-- Begin TEXT BLOCK --
Already quoted as the most expensive Indian film so far, Endhiran (the Tamil title – it is also dubbed into Hindi as Robot and Telugu as Robo) opens with something I’ve read about but not seen before – a credit for ‘Superstar Rajni’. Many (most?) South Indian stars have just the one name, but Rajnikanth doesn’t even bother with that. Promoted by his fans as India’s highest paid star, Rajnikanth plays opposite the Queen of Bollywood, Aishwarya Rai – who is of course equally at home in the South. She looks stunning throughout the film and she also looks like she’s having a wonderful time, pitching her performance perfectly so that it never topples into camp, but still radiates with her enjoyment.
-- End TEXT BLOCK --
-- Begin DATASET CONTENT --
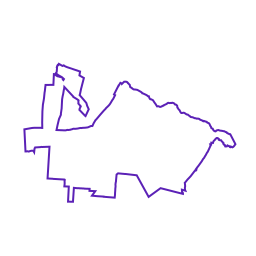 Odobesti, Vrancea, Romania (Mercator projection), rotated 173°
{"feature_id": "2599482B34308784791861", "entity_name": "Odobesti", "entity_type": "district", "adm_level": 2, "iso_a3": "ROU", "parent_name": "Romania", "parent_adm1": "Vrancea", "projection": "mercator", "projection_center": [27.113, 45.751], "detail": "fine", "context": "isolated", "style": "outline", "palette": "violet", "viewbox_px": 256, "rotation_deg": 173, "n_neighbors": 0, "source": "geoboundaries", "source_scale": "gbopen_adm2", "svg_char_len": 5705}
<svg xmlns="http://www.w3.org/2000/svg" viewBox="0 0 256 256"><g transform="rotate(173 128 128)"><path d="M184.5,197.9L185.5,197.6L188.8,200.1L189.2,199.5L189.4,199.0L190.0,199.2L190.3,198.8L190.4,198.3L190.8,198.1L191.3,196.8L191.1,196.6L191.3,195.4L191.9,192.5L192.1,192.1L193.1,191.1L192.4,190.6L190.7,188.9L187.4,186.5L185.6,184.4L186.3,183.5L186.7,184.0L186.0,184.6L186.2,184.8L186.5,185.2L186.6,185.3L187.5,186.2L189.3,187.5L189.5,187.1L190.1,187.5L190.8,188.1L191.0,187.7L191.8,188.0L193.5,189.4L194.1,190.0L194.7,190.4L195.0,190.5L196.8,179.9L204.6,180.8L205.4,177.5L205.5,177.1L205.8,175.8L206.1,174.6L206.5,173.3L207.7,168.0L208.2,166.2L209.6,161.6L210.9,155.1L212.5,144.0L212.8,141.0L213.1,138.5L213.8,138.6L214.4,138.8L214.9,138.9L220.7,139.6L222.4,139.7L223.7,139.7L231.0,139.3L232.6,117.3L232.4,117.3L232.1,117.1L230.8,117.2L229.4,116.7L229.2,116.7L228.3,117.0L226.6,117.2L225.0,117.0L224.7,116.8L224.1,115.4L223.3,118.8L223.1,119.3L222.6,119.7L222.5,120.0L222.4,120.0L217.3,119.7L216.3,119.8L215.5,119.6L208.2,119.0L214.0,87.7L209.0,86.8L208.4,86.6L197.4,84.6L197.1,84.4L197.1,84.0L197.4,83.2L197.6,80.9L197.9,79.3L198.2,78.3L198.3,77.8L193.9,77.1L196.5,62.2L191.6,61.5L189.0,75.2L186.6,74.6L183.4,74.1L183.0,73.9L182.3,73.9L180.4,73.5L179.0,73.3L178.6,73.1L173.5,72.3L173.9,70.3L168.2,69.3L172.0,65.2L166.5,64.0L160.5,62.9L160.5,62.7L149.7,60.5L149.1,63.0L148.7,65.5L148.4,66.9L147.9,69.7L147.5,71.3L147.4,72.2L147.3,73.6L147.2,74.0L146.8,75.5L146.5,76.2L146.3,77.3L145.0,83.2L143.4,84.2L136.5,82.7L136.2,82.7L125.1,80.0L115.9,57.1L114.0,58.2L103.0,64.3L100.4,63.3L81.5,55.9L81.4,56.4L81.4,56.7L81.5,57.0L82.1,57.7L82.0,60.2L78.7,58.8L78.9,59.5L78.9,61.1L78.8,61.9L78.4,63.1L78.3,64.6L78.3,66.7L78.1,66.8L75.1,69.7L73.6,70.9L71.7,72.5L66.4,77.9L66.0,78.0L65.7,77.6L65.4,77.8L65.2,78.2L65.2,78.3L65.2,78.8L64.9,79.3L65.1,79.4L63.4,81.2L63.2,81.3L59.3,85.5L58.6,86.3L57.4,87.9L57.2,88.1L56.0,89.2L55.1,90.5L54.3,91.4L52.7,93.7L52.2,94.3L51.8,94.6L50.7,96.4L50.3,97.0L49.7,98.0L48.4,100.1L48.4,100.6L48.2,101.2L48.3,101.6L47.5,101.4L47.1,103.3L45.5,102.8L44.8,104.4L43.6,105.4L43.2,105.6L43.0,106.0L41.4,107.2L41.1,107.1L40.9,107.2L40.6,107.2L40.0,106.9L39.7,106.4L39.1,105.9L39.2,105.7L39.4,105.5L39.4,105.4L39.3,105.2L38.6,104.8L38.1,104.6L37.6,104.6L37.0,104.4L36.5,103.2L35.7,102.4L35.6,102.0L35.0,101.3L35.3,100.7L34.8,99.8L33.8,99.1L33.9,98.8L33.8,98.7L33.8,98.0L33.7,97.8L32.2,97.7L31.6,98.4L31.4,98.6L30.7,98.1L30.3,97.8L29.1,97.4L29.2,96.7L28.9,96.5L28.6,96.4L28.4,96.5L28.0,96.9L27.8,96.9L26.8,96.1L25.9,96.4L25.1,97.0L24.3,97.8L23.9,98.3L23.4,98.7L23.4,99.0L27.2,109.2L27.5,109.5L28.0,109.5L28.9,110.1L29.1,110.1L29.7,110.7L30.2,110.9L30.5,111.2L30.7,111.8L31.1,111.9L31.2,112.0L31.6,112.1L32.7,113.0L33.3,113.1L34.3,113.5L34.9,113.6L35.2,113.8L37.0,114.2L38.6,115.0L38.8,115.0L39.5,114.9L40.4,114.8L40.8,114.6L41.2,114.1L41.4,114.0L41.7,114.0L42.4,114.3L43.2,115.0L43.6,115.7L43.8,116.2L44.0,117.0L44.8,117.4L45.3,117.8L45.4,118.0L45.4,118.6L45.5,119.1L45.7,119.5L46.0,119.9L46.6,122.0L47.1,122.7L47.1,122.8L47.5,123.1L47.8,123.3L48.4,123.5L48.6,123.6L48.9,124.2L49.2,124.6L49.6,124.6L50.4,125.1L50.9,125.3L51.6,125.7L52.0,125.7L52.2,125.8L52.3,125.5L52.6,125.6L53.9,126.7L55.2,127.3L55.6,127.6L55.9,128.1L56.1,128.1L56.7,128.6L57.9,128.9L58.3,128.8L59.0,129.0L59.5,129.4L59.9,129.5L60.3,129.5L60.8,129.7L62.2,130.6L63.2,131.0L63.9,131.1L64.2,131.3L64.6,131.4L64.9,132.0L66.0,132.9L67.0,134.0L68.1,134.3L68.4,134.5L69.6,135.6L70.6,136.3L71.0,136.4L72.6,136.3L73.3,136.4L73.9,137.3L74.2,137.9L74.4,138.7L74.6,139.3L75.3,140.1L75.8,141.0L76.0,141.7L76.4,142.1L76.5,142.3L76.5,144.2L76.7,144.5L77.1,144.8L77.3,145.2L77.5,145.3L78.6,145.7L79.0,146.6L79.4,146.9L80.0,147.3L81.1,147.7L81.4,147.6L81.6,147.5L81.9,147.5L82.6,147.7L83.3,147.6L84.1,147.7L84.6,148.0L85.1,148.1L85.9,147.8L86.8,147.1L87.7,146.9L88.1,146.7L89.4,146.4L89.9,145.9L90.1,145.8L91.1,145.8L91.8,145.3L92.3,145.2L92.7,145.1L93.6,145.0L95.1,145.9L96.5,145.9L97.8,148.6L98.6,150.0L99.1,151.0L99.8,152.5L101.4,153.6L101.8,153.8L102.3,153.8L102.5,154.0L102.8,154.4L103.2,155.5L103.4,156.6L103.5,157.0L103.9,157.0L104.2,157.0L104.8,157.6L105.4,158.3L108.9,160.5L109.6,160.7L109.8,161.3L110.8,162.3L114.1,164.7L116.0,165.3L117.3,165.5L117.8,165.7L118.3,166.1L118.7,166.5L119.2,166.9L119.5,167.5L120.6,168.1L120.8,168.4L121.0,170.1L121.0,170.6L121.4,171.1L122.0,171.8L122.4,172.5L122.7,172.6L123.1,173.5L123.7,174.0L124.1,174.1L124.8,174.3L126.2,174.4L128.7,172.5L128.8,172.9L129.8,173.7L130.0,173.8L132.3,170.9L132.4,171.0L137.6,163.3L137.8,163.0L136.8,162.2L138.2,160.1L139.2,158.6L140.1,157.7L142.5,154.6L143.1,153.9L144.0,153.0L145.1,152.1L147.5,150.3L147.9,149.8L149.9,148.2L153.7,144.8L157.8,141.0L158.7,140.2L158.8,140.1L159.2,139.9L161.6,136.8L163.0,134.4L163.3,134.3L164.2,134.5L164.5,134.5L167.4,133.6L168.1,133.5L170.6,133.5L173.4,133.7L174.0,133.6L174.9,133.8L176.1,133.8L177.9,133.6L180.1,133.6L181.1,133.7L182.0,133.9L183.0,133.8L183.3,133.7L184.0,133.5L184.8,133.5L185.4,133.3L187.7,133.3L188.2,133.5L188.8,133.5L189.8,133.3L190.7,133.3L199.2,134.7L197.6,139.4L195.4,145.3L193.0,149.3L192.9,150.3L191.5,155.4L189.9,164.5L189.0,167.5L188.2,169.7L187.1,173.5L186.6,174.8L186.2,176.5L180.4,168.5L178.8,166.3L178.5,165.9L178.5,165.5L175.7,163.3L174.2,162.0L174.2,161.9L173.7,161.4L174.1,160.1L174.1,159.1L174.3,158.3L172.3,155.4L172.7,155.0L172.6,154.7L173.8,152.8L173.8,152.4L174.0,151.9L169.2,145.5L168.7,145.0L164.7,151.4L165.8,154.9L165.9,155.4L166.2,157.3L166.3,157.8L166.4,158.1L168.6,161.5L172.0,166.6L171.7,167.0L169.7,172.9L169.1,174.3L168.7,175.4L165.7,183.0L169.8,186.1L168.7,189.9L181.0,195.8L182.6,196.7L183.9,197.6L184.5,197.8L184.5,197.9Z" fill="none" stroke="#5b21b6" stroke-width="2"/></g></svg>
-- End DATASET CONTENT --
DIRECTIVE 1: Write out the Endhiran review from "Already quoted as" to "with her enjoyment.", keeping every word unchanged.
DIRECTIVE 2:
Answer these questions from the Endhiran review:
(a) Under what title is the film dubbed into Telugu?
(b) What credit does the film open with?
(c) Who plays opposite Rajnikanth?
DIRECTIVE 3:
Do these statements agree with the Endhiran review? Answer yes or no for each, quoting the words of the review that settle it.
(a) The film is dubbed into Hindi as Robo.
(b) The reviewer had already seen a credit for ‘Superstar Rajni’ before this film.
(c) Aishwarya Rai is described as equally at home in the South.

EXERCISE OUTPUT 1:
Already quoted as the most expensive Indian film so far, Endhiran (the Tamil title – it is also dubbed into Hindi as Robot and Telugu as Robo) opens with something I’ve read about but not seen before – a credit for ‘Superstar Rajni’. Many (most?) South Indian stars have just the one name, but Rajnikanth doesn’t even bother with that. Promoted by his fans as India’s highest paid star, Rajnikanth plays opposite the Queen of Bollywood, Aishwarya Rai – who is of course equally at home in the South. She looks stunning throughout the film and she also looks like she’s having a wonderful time, pitching her performance perfectly so that it never topples into camp, but still radiates with her enjoyment.

EXERCISE OUTPUT 2:
(a) Robo
(b) A credit for ‘Superstar Rajni’
(c) Aishwarya Rai

EXERCISE OUTPUT 3:
(a) No: "dubbed into Hindi as Robot and Telugu as Robo"
(b) No: "something I’ve read about but not seen before"
(c) Yes: "who is of course equally at home in the South"